Let's all agree on one thing: Pitches are a huge effort, for both advertisers and agencies. They take a massive amount of time and resource, so it would be foolish not to make the most of the opportunity they present.
And yet, too many advertisers fail to prepare and thus risk getting a sub-optimal outcome. They think they can do this because media agencies, all agencies, are so desperate for business in an oversupplied market that they will participate and put their best foot forward, regardless of the terms of the brief and beyond.
But that's simply not true anymore. It might have been partially true in the past—although smart agencies have always opted to put their best people on the most attractive pitches—but it's certainly not true now.
So much business is up for grabs every year (we estimate there's been more than $15 billion in major media pitches in 2018) that agencies, who are under relentless pressure to deliver growth, have to make decisions about what they can afford to compete for. A big global pitch can cost an agency hundreds of thousands of dollars in additional costs, and that's without including the soft costs of shifting staff off existing tasks.
Our new research, conducted in partnership with the 4A's, highlights just where advertisers are getting it wrong. The central issue where so many marketers and procurement teams seem to let themselves down is the lack of openness with agencies on objectives and the process, especially around how agency efforts will be judged.
In an age of increased demands for transparency, this should be a two-way street and marketers have to be more transparent about their ambitions and objectives to create the foundations for a more trusting relationship with their agencies.

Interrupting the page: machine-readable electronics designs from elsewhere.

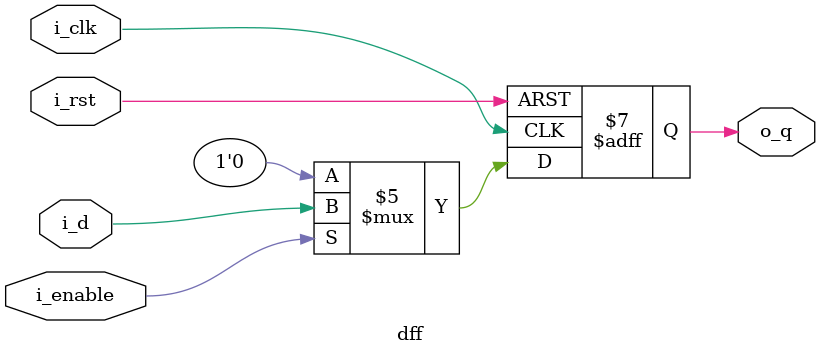
<source format=v>
`timescale 1ns / 1ps
module dff(
    input i_clk,
    input i_rst,
    input i_d,
    output reg o_q,
    input i_enable
    );
	always @(posedge i_clk or posedge i_rst) begin
        if (i_rst == 1) o_q <= 1'b0;
        else if (i_enable == 0) o_q <= 1'b0;
        else o_q <= i_d;
    end

endmodule

</source>
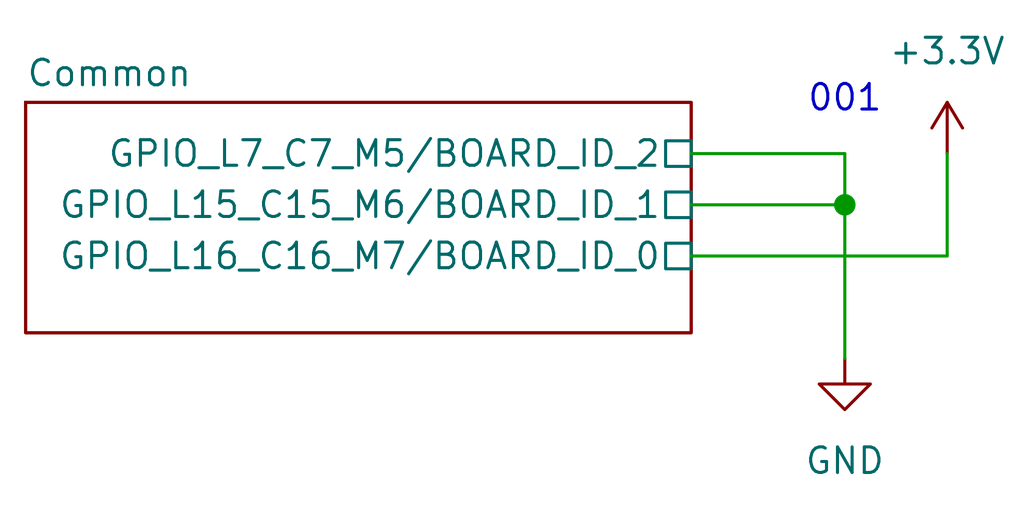
<source format=kicad_sch>
(kicad_sch
	(version 20250114)
	(generator "eeschema")
	(generator_version "9.0")
	(uuid "40d11306-2494-4bd8-b540-c25b2be9aaac")
	(paper "User" 50.8 25.4)
	
	(text "001"
		(exclude_from_sim no)
		(at 41.91 5.08 0)
		(effects
			(font
				(size 1.27 1.27)
			)
		)
		(uuid "29ef153e-eb19-419d-95cc-3936fe00e840")
	)
	(junction
		(at 41.91 10.16)
		(diameter 0)
		(color 0 0 0 0)
		(uuid "e866bd28-8cc9-4083-bb5b-73b67460edd4")
	)
	(wire
		(pts
			(xy 46.99 7.62) (xy 46.99 12.7)
		)
		(stroke
			(width 0)
			(type default)
		)
		(uuid "12018162-20e6-41ed-b81d-c7a3e5eb497e")
	)
	(wire
		(pts
			(xy 41.91 7.62) (xy 41.91 10.16)
		)
		(stroke
			(width 0)
			(type default)
		)
		(uuid "18fb5318-f1d3-4504-98b3-ff5cf69252b9")
	)
	(wire
		(pts
			(xy 41.91 10.16) (xy 41.91 17.78)
		)
		(stroke
			(width 0)
			(type default)
		)
		(uuid "35287655-5f47-4d9e-b3d8-39b336be2394")
	)
	(wire
		(pts
			(xy 34.29 10.16) (xy 41.91 10.16)
		)
		(stroke
			(width 0)
			(type default)
		)
		(uuid "41f554fc-a243-4de0-91c8-06938945bdad")
	)
	(wire
		(pts
			(xy 34.29 7.62) (xy 41.91 7.62)
		)
		(stroke
			(width 0)
			(type default)
		)
		(uuid "6e778b85-e1f3-443b-8d45-339813e5f01d")
	)
	(wire
		(pts
			(xy 34.29 12.7) (xy 46.99 12.7)
		)
		(stroke
			(width 0)
			(type default)
		)
		(uuid "8a95802a-1a4a-4963-8cfd-198b92f062ec")
	)
	(symbol
		(lib_id "power:GND")
		(at 41.91 17.78 0)
		(unit 1)
		(exclude_from_sim no)
		(in_bom yes)
		(on_board yes)
		(dnp no)
		(fields_autoplaced yes)
		(uuid "0ff1d249-ad19-4c46-9fe0-674fd85e7796")
		(property "Reference" "#PWR011"
			(at 41.91 24.13 0)
			(effects
				(font
					(size 1.27 1.27)
				)
				(hide yes)
			)
		)
		(property "Value" "GND"
			(at 41.91 22.86 0)
			(effects
				(font
					(size 1.27 1.27)
				)
			)
		)
		(property "Footprint" ""
			(at 41.91 17.78 0)
			(effects
				(font
					(size 1.27 1.27)
				)
				(hide yes)
			)
		)
		(property "Datasheet" ""
			(at 41.91 17.78 0)
			(effects
				(font
					(size 1.27 1.27)
				)
				(hide yes)
			)
		)
		(property "Description" "Power symbol creates a global label with name \"GND\" , ground"
			(at 41.91 17.78 0)
			(effects
				(font
					(size 1.27 1.27)
				)
				(hide yes)
			)
		)
		(pin "1"
			(uuid "50898e3b-cea9-408b-8391-74f155fc6bc5")
		)
		(instances
			(project ""
				(path "/40d11306-2494-4bd8-b540-c25b2be9aaac"
					(reference "#PWR011")
					(unit 1)
				)
			)
		)
	)
	(symbol
		(lib_id "power:+3.3V")
		(at 46.99 7.62 0)
		(unit 1)
		(exclude_from_sim no)
		(in_bom yes)
		(on_board yes)
		(dnp no)
		(fields_autoplaced yes)
		(uuid "6cf29d31-86b1-4a1c-9443-dab07b6a4220")
		(property "Reference" "#PWR09"
			(at 46.99 11.43 0)
			(effects
				(font
					(size 1.27 1.27)
				)
				(hide yes)
			)
		)
		(property "Value" "+3.3V"
			(at 46.99 2.54 0)
			(effects
				(font
					(size 1.27 1.27)
				)
			)
		)
		(property "Footprint" ""
			(at 46.99 7.62 0)
			(effects
				(font
					(size 1.27 1.27)
				)
				(hide yes)
			)
		)
		(property "Datasheet" ""
			(at 46.99 7.62 0)
			(effects
				(font
					(size 1.27 1.27)
				)
				(hide yes)
			)
		)
		(property "Description" "Power symbol creates a global label with name \"+3.3V\""
			(at 46.99 7.62 0)
			(effects
				(font
					(size 1.27 1.27)
				)
				(hide yes)
			)
		)
		(pin "1"
			(uuid "d0e1f500-fa43-4b82-8c1a-e8a365c4c111")
		)
		(instances
			(project ""
				(path "/40d11306-2494-4bd8-b540-c25b2be9aaac"
					(reference "#PWR09")
					(unit 1)
				)
			)
		)
	)
	(sheet
		(at 1.27 5.08)
		(size 33.02 11.43)
		(exclude_from_sim no)
		(in_bom yes)
		(on_board yes)
		(dnp no)
		(fields_autoplaced yes)
		(stroke
			(width 0.1524)
			(type solid)
		)
		(fill
			(color 0 0 0 0.0000)
		)
		(uuid "d8f68aac-e4b3-42cf-adb2-95c1a8c35ecf")
		(property "Sheetname" "Common"
			(at 1.27 4.3684 0)
			(effects
				(font
					(size 1.27 1.27)
				)
				(justify left bottom)
			)
		)
		(property "Sheetfile" "ggroohauga-shared.kicad_sch"
			(at 1.27 17.0946 0)
			(effects
				(font
					(size 1.27 1.27)
				)
				(justify left top)
				(hide yes)
			)
		)
		(pin "GPIO_L7_C7_M5{slash}BOARD_ID_2" passive
			(at 34.29 7.62 0)
			(uuid "45f8ee23-1326-4216-868c-6ce9dc5b38c6")
			(effects
				(font
					(size 1.27 1.27)
				)
				(justify right)
			)
		)
		(pin "GPIO_L15_C15_M6{slash}BOARD_ID_1" passive
			(at 34.29 10.16 0)
			(uuid "1862b0af-148f-4e93-9fb6-b6c2aa249dbd")
			(effects
				(font
					(size 1.27 1.27)
				)
				(justify right)
			)
		)
		(pin "GPIO_L16_C16_M7{slash}BOARD_ID_0" passive
			(at 34.29 12.7 0)
			(uuid "61ef4aba-fdd2-4060-b2e1-973f42c8dc31")
			(effects
				(font
					(size 1.27 1.27)
				)
				(justify right)
			)
		)
		(instances
			(project "ggroohauga-bridge"
				(path "/40d11306-2494-4bd8-b540-c25b2be9aaac"
					(page "2")
				)
			)
		)
	)
	(sheet_instances
		(path "/"
			(page "1")
		)
	)
	(embedded_fonts no)
	(embedded_files
		(file
			(name "blank.kicad_wks")
			(type worksheet)
			(data |KLUv/SDtXQQA8scaG4C3DoCGkTkm9L7EPoSChJHUB7MwDOuQkLGoDoghtvR/D5h+5GB3miQfDpf3
				hVWYoc0l5CM3K1lhRtO0CZ6P2F/nIMbwO10TqKe8n+M+hVHJ+6Gv3GMdxAKqCihckWTz9D2sg2bS
				vAgJnKwLIBAigXx4lNqNQ8JeqiVgUcUP8WDOJZ24xgeCAg==|
			)
			(checksum "00BCE598336E5951A5D0C187D2E96FE2")
		)
	)
)

</source>
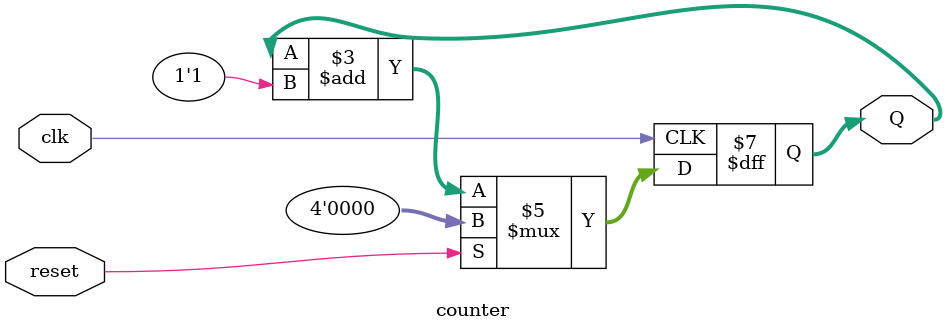
<source format=sv>
module counter
#(
    parameter WIDTH = 4
)
(
    input logic clk,
    input logic reset,
    output logic [WIDTH-1:0] Q
);

    always_ff @(posedge clk) begin
        if (reset == 1'b1)
            Q <= '0;
        else
            Q <= Q + 1'b1;
    end

endmodule
</source>
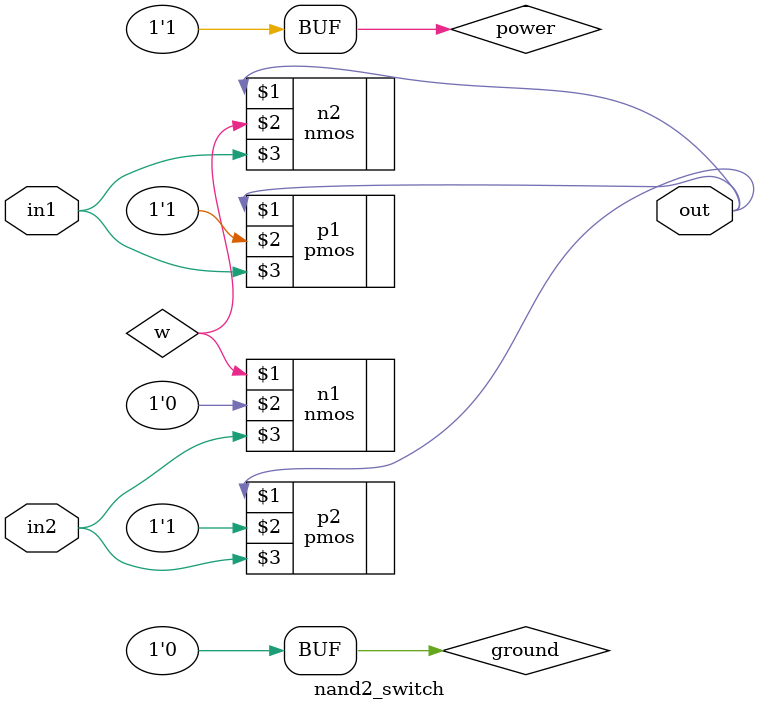
<source format=sv>
module nand2_switch(out, in1, in2);
  input in1, in2;
  output out;
  wire w;
  
  supply1 power;
  supply0 ground;
  
	nmos n1(w, ground, in2);
	nmos n2(out, w, in1);
  
	pmos p1(out, power, in1);  
	pmos p2(out, power, in2);
  
endmodule
</source>
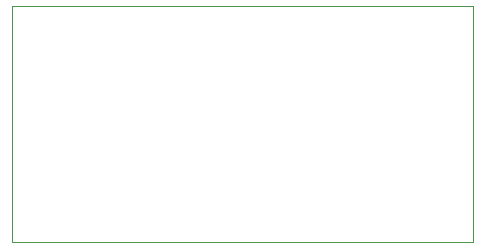
<source format=gko>
G04 Layer_Color=16711935*
%FSLAX44Y44*%
%MOMM*%
G71*
G01*
G75*
%ADD105C,0.1000*%
D105*
X233250Y250D02*
X390250D01*
Y200250D01*
X250D02*
X390250D01*
X250Y250D02*
Y200250D01*
Y250D02*
X58750D01*
X233250D01*
M02*

</source>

Advertisers that want to see the very best that agencies can deliver to their business need to ensure they prepare for their media pitch in three key ways:
First, they need to come to the pitch armed with a clear vision for what they want media to do. Many media pitch briefs I've seen are an exercise in exhaustive enquiry, written by advertisers unable to articulate what they actually want. The advertiser RFP for media should be focused on areas that are material to delivering business objectives.
Second, advertisers need to determine the detailed evaluation criteria upfront and be open about it. This includes being clear what percentage of the scoring is based on the commercial parts of pricing and fees and what proportion is based on the agency's capability, people and culture.
Finally, advertisers need to upgrade how they judge a media agency's buying capability. Media pricing exercises in pitches have become highly complex, with advertisers now demanding exhaustive calculations and an incredible breadth of pricing data from agencies. This is good business for the auditors for sure, but this creates a huge drag on agency resources that would add more value elsewhere. Advertisers need to be less demanding in this part of the process, and instead focus on the 80 percent of the media budget that takes 20 percent of the time to audit and then invest the time saved into new methodologies to more effectively audit digital media, especially where that is auction-based.
Our recent work with a global CPG business involved a few months of pitch preparation before the agencies were invited into the process. It is important to dedicate enough time to thoroughly prepare.
This helped clarify the ambition of the review, identify the internal stakeholders from across the business (and around the world) who would be involved in scoring the agencies and define the criteria for evaluation so everyone knew upfront exactly how 'great' would be judged.
Such work helps avoid confusion, subjectivity and internal politics, all of which can impact the result. Importantly, good pitch preparation will align the marketing and procurement organisations behind a common goal, a huge help to the participating agencies.
For this business, good preparation meant that their media pitch was a top priority for the participating agencies because it was clear what it would take to win. This allowed them to optimize their finite agency resources against the things that really mattered to that advertiser. It created a better result for the advertiser and was a better experience for all the agencies involved as a result.
In the words of Muhammed Ali: "The fight is won or lost in the gym, long before I dance under the lights."
The same applies for a great media pitch.